Monday, February 20, 2012

02.20.12

This past week has had some indicators that are showing some changes in Don's thought processes and I'm fairly certain it is due to the continuation of the diseases he has to live with.  Once example is his inability to actually grasp the simple workings of the bed control pad.  I have sat with him dozens of times and explained the 4 buttons on the control pad, yet seldom is he able to get the results he's looking for.  It really isn't surprising that the long term effects of chronic anemia which eventually weakens everything, heart failure which results in poor circulation, and bullous emphysema which starves the blood cells for oxygen would start to show some signs of loss of concentration.  For the present, the loss is minimal but, for me, noticeable.

Watching my Donald start to lose a small part of his mental function is so very sad.  I had grown use to his gradual decline in physical abilities but always took some comfort that his mental abilities had not failed him.  I will now, after all these months, be forced to take over the finances 100% and that is one things I don't look forward to doing.  I greatly dislike dealing with that 'stuff'. 

One bright note of last week was our son, Brad, flew in from Maryland for a quick visit.  He hasn't seen Don in quite some time so had no idea what changes had taken place physically.  We had a good visit and Brad was able to attend Don's doctor appointment and talk to the Internist. 

Also, this past week I attended the New Theatre Restaurant with Mark and Marcey.  The show was one of the best I've ever seen at the dinner theater.  And, the upbeat and happy show was just what I needed to end a tiring week.

Getting the house back into some kind of order following the shake-up of moving Don downstairs and setting up a 'sickroom' plus the moving of several pieces to M&M's new home is taking much longer than I expected.  It will have to take a while as I'm trying to plan and organize some issues and I don't want to be handling and moving things anymore than necessary.

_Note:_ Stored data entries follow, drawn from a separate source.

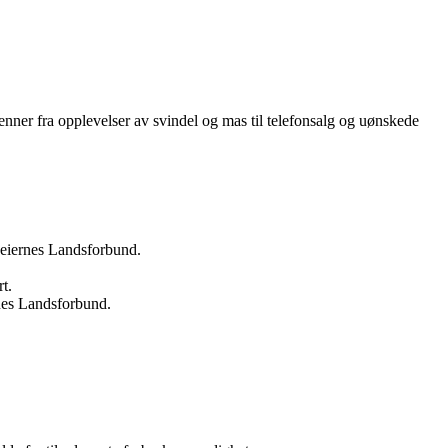
ner fra opplevelser av svindel og mas til telefonsalg og uønskede
useiernes Landsforbund.
t.
nes Landsforbund.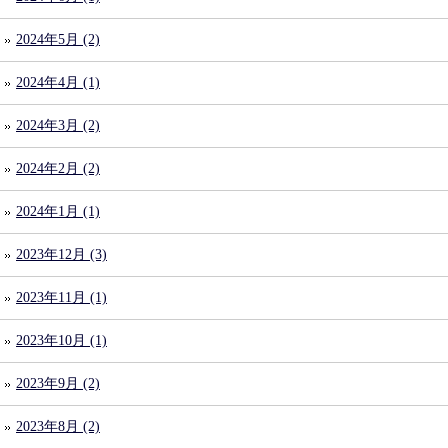
2024年5月 (2)
2024年4月 (1)
2024年3月 (2)
2024年2月 (2)
2024年1月 (1)
2023年12月 (3)
2023年11月 (1)
2023年10月 (1)
2023年9月 (2)
2023年8月 (2)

It seems that every morning between 3:30 and 5:00 am Don has a spell of coughing that generally lasts 30 to 45 minutes.  When this first started several weeks ago, I would jump right up and try to help with little effect.  Gradually, I've reached a point where I don't get up right away and, sometimes, the spell will be a short one and I can go back to sleep.  This morning was not one of those times.  His coughing started about 4:35, I got up at 5:00.  I found him on top of his blankets, cold, he hadn't tried blowing his nose or drinking some water or changing position.  I was forced to treat him as a child and give him instructions following which he settled back down.  I turned out his lights and set his TV to easy listening music and he went back to sleep.  Guess what?!?!?!  I'm still awake...  And, this is one example of why I'm always praying for patience and strength, patience and strength.

Father, I know that you know how much I love you.  And, I know that you know that I feel safer with you at my side keeping me strong and giving me what is needed to carry through the day.  Bless my family and friends in their endeavors.  Bless Don as he fights this losing battle, as he walks this path, and as he climbs this mountain.  Amen.